Situated in the Indian Ocean, the island of La Réunion is the birthplace of global vanilla production.
The chocolate brown pods of Vanille de l’île La Réunion PGI boast an intense scent and sweet taste which is prized by chefs around the world.
Native to Central America, vanilla was first exported to Europe by Spanish conquistadors in 1721. The aristocratic and royal classes of Europe were captivated by the delicate aroma of this exotic spice and for the next hundred years, there were many unsuccessful attempts to cultivate the plant in large quantities on European soil. In 1821, vanilla planifolia from the botanical gardens of Paris was introduced to La Réunion, where it grew successfully.
Pollination of the plant is required to produce the fruit from which the vanilla spice is obtained. In Central America, this was done by a small, stingless Melipona bee, native to the region. No insect or bird capable of pollinating the vanilla plant was to be found on La Réunion and so, for 20 years, the vanilla planted on the island remained infertile.
This changed in 1841 when Edmond Albius, a 12 year old slave and botany enthusiast, discovered a technique to pollinate the vanilla plant by hand. Albius found that by using a stick to lift up the wall separating the plant’s male and female organs and rubbing them together gently, fertilisation occurred. This meant a method had finally been found to produce vanilla quickly and profitably around the world.
Almost all vanilla is still pollinated using Albius’ method today. The production of vanilla has played such an important role in the economy of La Réunion throughout history that a vanilla vine features prominently on the territory’s coat of arms, which were designed by Governor Émile Merwart in 1925.
Vanille de l’île de La Réunion’s world-renowned reputation stems from its unique aromatic signature, which is the result of the natural conditions in which it grows and the expertise of those that produce it. In recognition of this, it was designated a protected geographical indication (PGI) in 2021.

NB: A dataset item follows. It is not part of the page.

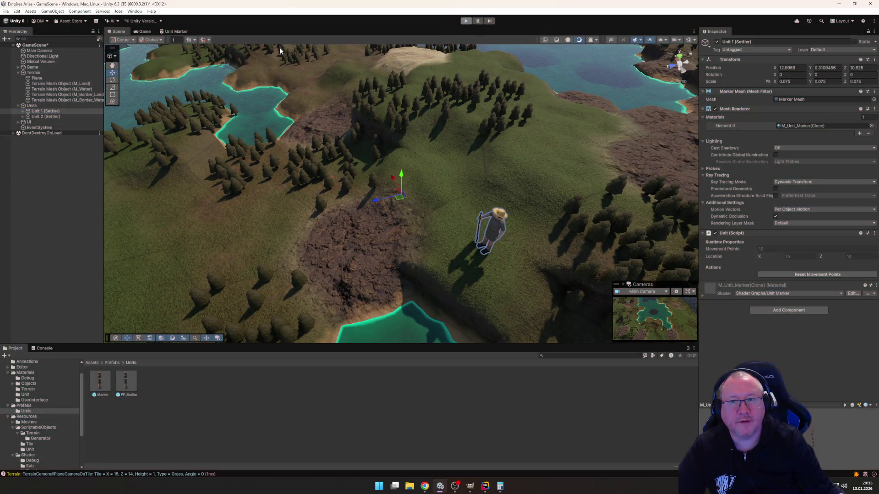
double_click(100, 381)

The cultivation and processing of Vanille de l’île de La Réunion PGI must take place in the municipalities of Bras-Panon, Saint-André, Saint-Benoit, Saint-Joseph, Saint-Philippe, Sainte-Marie, Sainte-Rose and Sainte-Suzanne, all of which are located in the eastern part of the island.
At both the cultivation and processing stages, the mild and humid weather conditions on the island’s ‘windy coast’ promote the aromatic compound precursors of the vanilla pods, ensuring the development of its sweet scent and taste.
The island of La Réunion is where expertise in the production of vanilla originated. In addition to the manual pollination technique, processing the vanilla by mortification (or ‘killing’) and steaming was developed and perfected there. While these processes are now replicated around the world, the methods developed by the island’s producers serve as a guarantee of the quality of Vanille de l’île de La Réunion PGI.
After cultivation, the processing stage is designed to bring out the full taste of the vanilla pods. They are dried in the sun and then the shade for a minimum of 20 days, before being placed in closed wooden boxes to age for at least seven months. This ensures the final product contains no lingering taste of creosote or tar that is often found in other types of vanilla that are dried too quickly and matured in vacuum bags – a process known as anaerobic fermentation.
Vanille de l’île de La Réunion PGI is sold in three different forms.
- Dried vanilla pods that are malleable, with a glossy sheen, ranging in colour from brown to dark chocolate brown.
- Fresh vanilla pods that are fleshy, glossy and a uniform reddish brown colour. These pods are stiff to the touch and cannot be bent.
- Crystallised vanilla which is formed naturally on the pods during the ageing process, shaped like stars, needles or grains of sugar. This form has the most intense and subtle scent, making it highly sought after and appreciated in culinary arts.
Vanille de l’île de La Réunion PGI is celebrated around the world for its exceptional qualities, and has been publicly lauded on many occasions by various Michelin star chefs, including Guy Martin, Alain Passard, Pierre Hermé and Jacques Genin.